(Teks Bacaan):

Meningkatkan Keterpilihan Perempuan pada Pemilu 2024
Memberikan nomor urut premium kepada perempuan di daftar calon anggota legislatif bisa menjadi salah satu alternatif solusi.
Potensi keterpilihan perempuan yang menjadi calon anggota legislatif sejauh ini belum sesuai yang diharapkan walaupun regulasi sudah mengamanatkan kebijakan minimal 30 persen bagi kuota perempuan dalam daftar caleg di surat suara pemilu.
Jika dihitung secara akumulasi nasional, kuota perempuan dalam daftar caleg sebenarnya sudah mencakup minimal 30 persen. Pada Pemilu 2009, Komisi Pemilihan Umum mengumumkan 34,6 persen daftar calon tetap (DCT) anggota DPR adalah perempuan, kemudian meningkat menjadi 37 persen pada Pemilu 2014, dan pada Pemilu 2019 mencapai 40 persen.
Tren keterpilihannya pun positif, tetapi belum mencapai kuota yang diharapkan. Setelah reformasi, keterwakilan perempuan di parlemen terus meningkat, dari hanya 9 persen pada Pemilu 1999 kini proporsinya menjadi 20,5 persen pada kontestasi wakil rakyat hasil Pemilu 2019.
Pada 3 November 2023, KPU telah mengumumkan penetapan DCT untuk calon anggota DPR, DPD, DPRD provinsi, DPRD kabupaten/kota se-Indonesia. DCT untuk anggota DPR sebanyak 9.917, meliputi 18 partai politik peserta Pemilu 2024 yang tersebar di 84 daerah pemilihan. Sebanyak 37,13 persen (3.676) adalah caleg dari kalangan perempuan.

(Cuplikan Data):
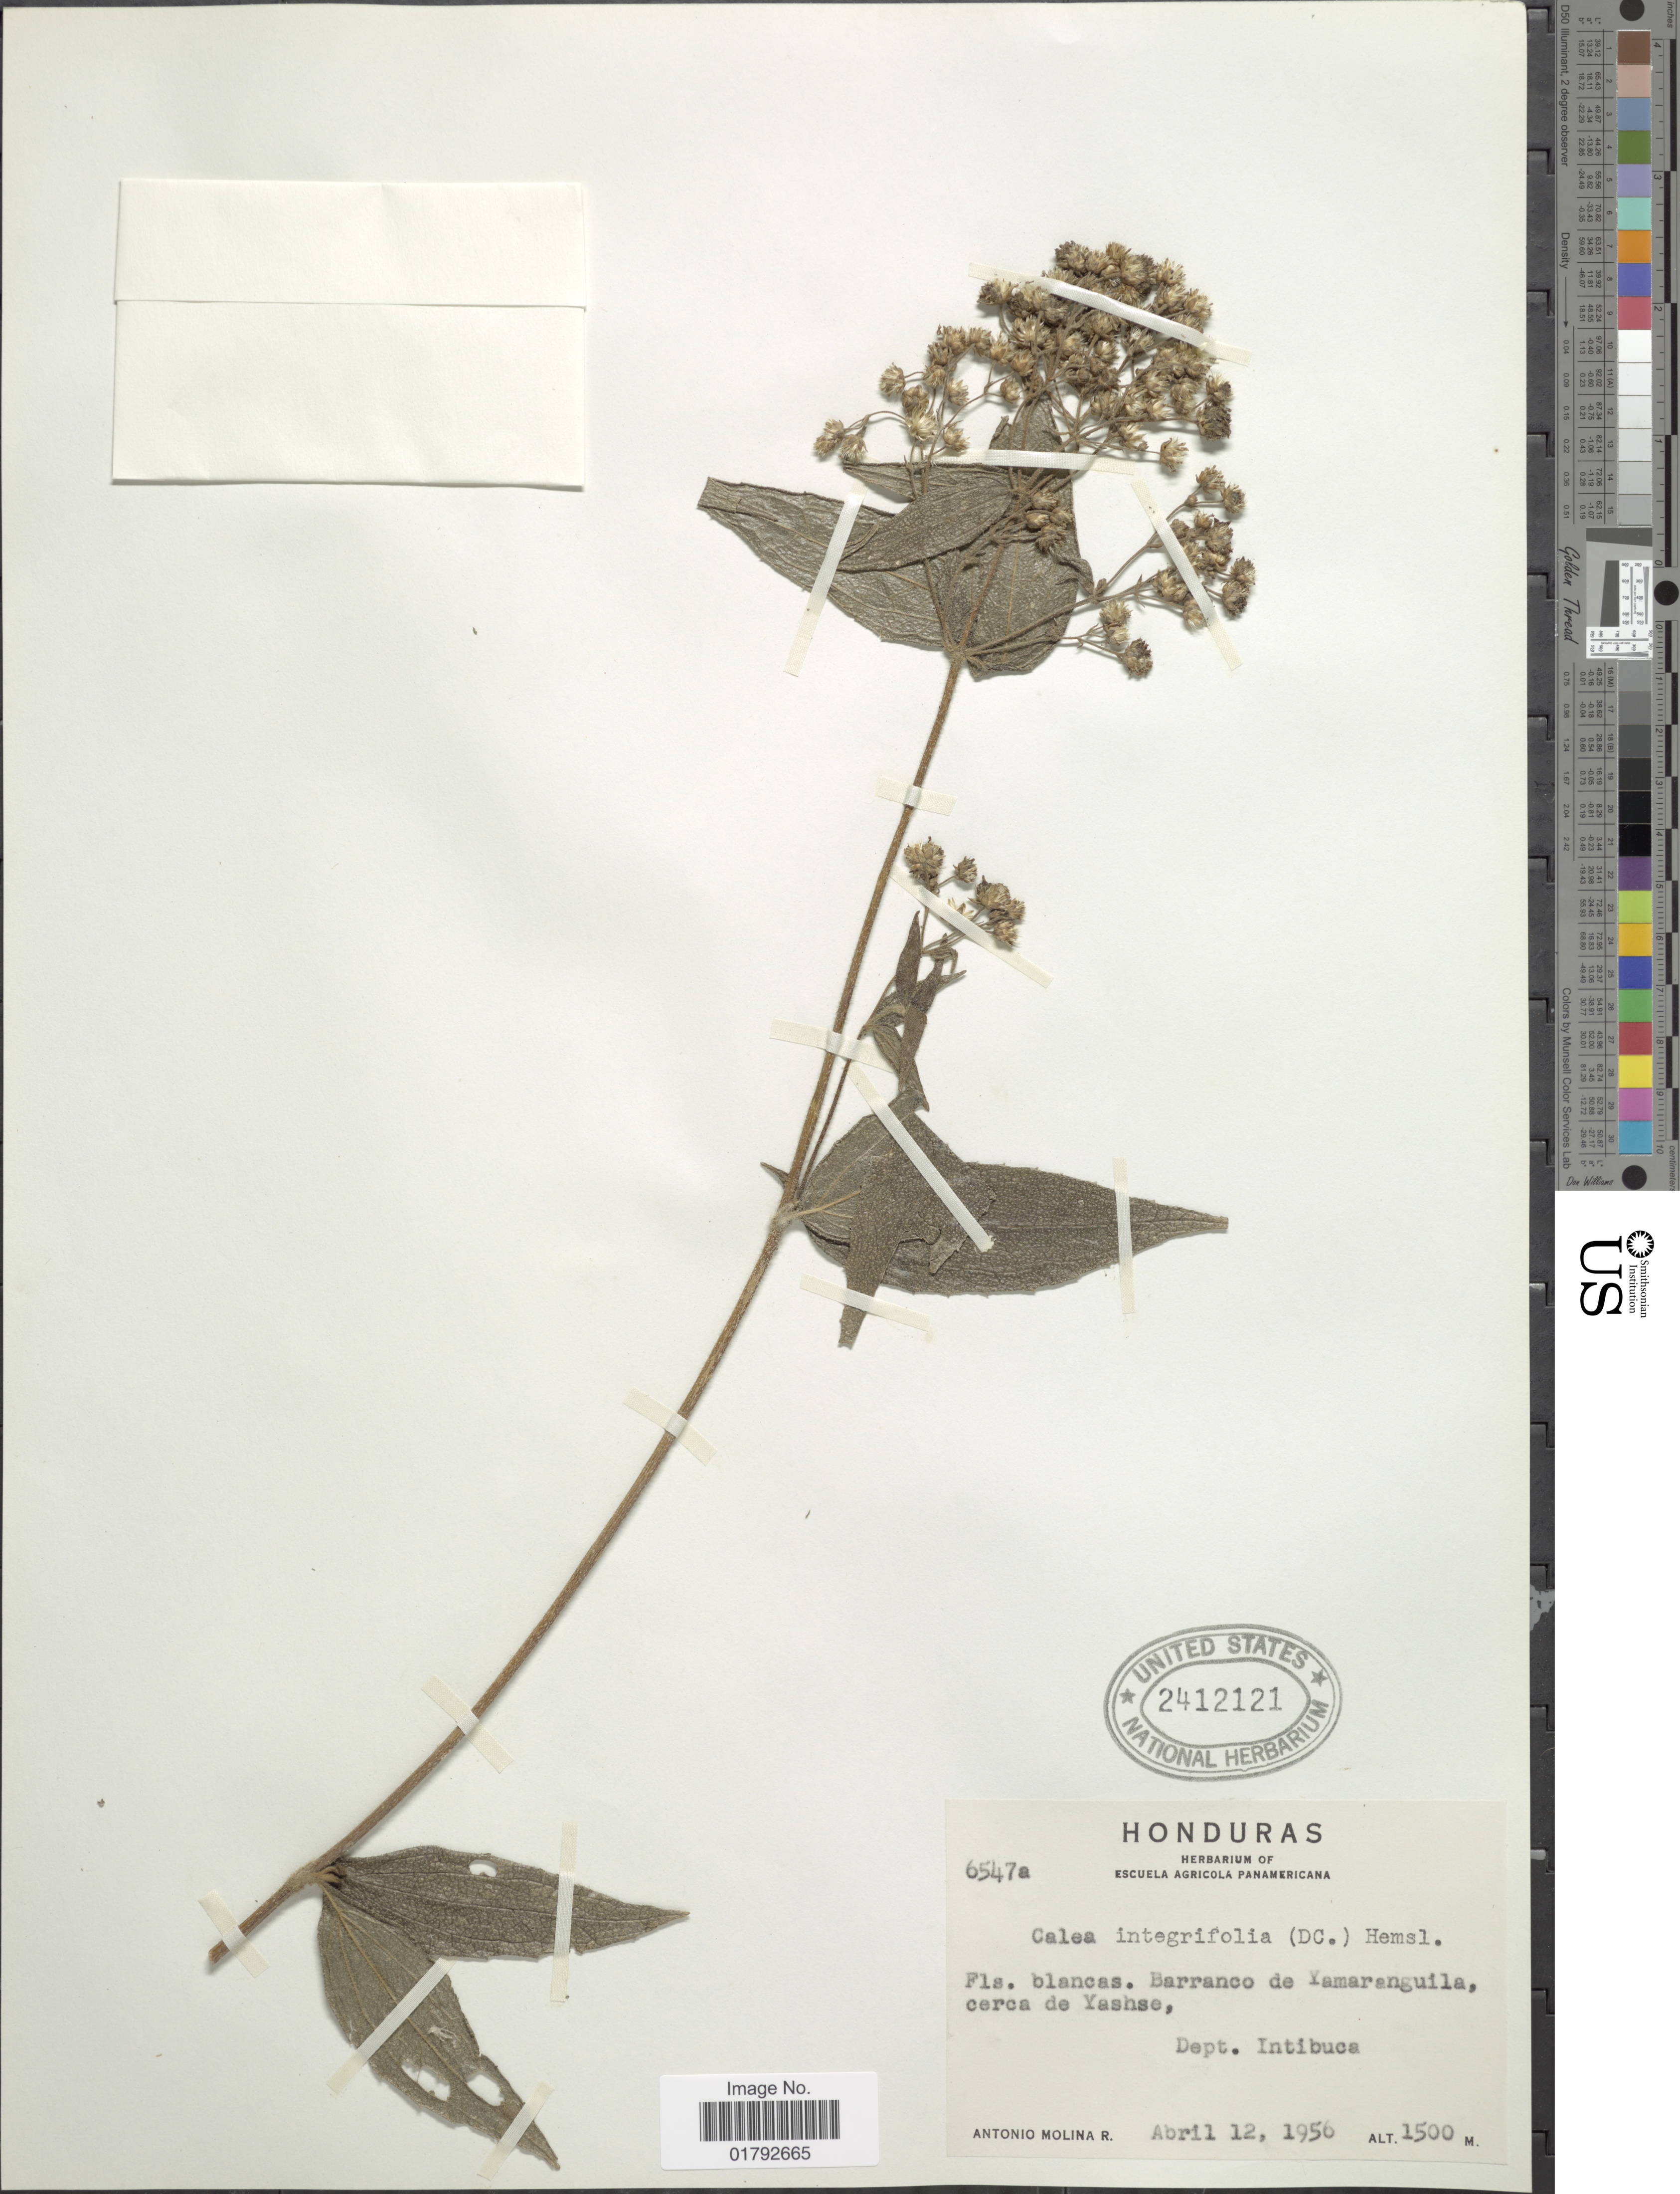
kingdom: Plantae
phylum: Tracheophyta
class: Magnoliopsida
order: Asterales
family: Asteraceae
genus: Alloispermum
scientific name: Alloispermum integrifolium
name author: (DC.) H. Rob.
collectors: A. Molina R.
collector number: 6547a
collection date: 1956-04-12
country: Honduras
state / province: Intibuca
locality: Barranco de Yamaranguila cerca de Yashse. Dept. Intibuca.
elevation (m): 1500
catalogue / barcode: US 2412121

(Tugas Latihan): Lanjutkan teks tentang keterpilihan perempuan pada Pemilu 2024 dari kalimat terakhirnya. Baris-baris data tidak dipakai di sini.

(Hasil Latihan):
Secara kumulatif, semua parpol peserta Pemilu 2024 sudah memenuhi syarat menyertakan 30 persen keterwakilan perempuan, bahkan ada yang melebihi 40 persen. Tertinggi adalah Partai Garda Republik Indonesia (Garuda) sebesar 41,4 persen, diikuti Partai Bulan Bintang (PBB) 41,06 persen, dan berikutnya Partai Ummat sebesar 40,04 persen.
Sejumlah partai juga tercatat memiliki jumlah caleg perempuan melebihi caleg laki-laki hingga proporsinya mencapai 75 persen lebih. Partai itu antara lain Partai Garuda di dapil Sumatera Selatan II, tujuh dari sembilan calegnya adalah perempuan, kemudian tiga perempat caleg Partai Gerakan Indonesia Raya (Gerindra) di dapil Bengkulu, 80 persen caleg perempuan Partai Kebangkitan Bangsa (PKB) di dapil Lampung II, lalu 83 persen caleg perempuan Partai Persatuan Indonesia (Perindo) di dapil Jawa Timur X, bahkan di dapil Maluku 3 caleg Partai Gelombang Rakyat Indonesia (Gelora) semuanya diwakili perempuan.
Namun, penelusuran Network for Democracy and Electoral Integrity (Netgrit) terhadap DCT yang ditetapkan KPU tersebut menemukan, daftar calon anggota DPR dari 17 parpol tidak memuat keterwakilan perempuan paling sedikit 30 persen di setiap dapil yang diikuti.
Padahal, sesuai ketentuan Undang-Undang Nomor 7 Tahun 2017 tentang Pemilu disebutkan, daftar bakal calon memuat keterwakilan perempuan paling sedikit 30 persen dari jumlah kursi pada setiap daerah pemilihan (Kompas, 10/11/2023).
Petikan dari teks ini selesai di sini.